» Information shown
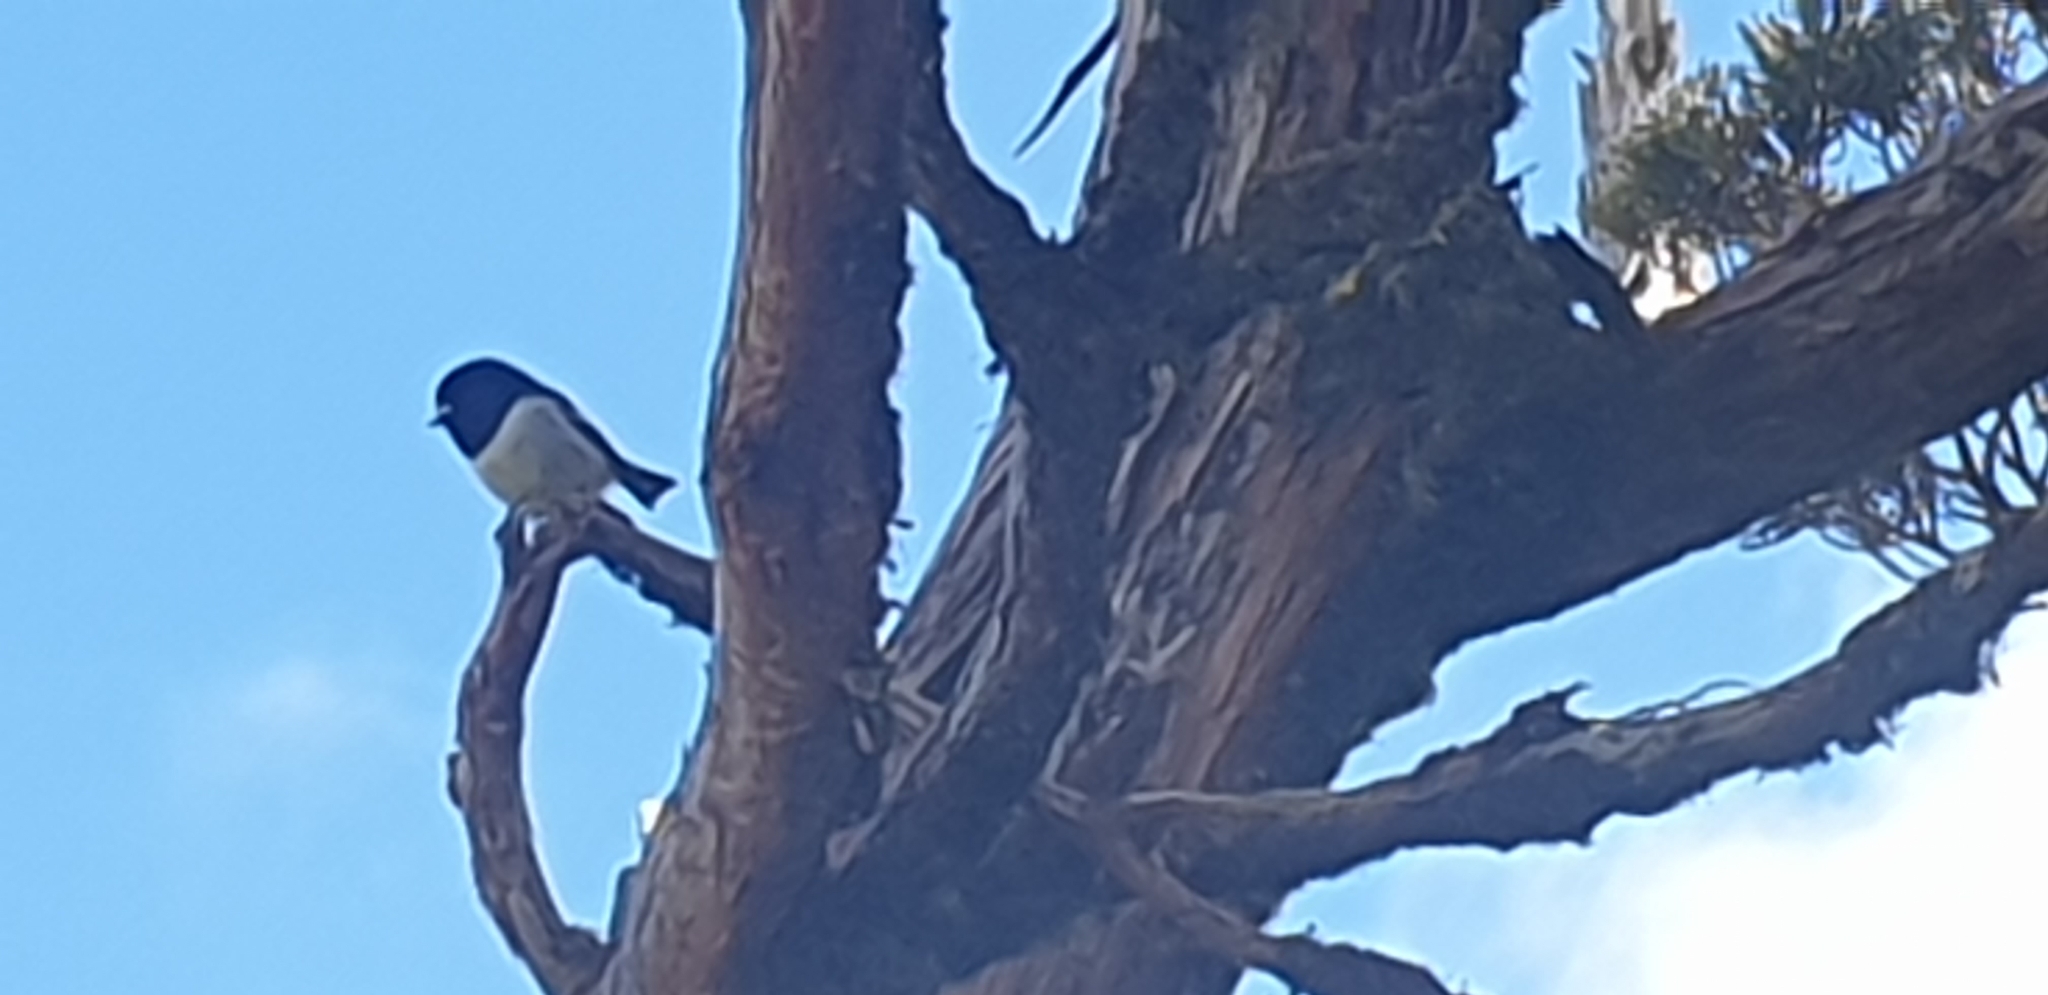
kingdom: Animalia
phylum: Chordata
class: Aves
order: Passeriformes
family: Petroicidae
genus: Petroica
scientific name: Petroica macrocephala
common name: Tomtit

» Stated exercise
Return every line of text in the entry above without changing a word, and leave the picture out of your answer.

» Task answer
kingdom: Animalia
phylum: Chordata
class: Aves
order: Passeriformes
family: Petroicidae
genus: Petroica
scientific name: Petroica macrocephala
common name: Tomtit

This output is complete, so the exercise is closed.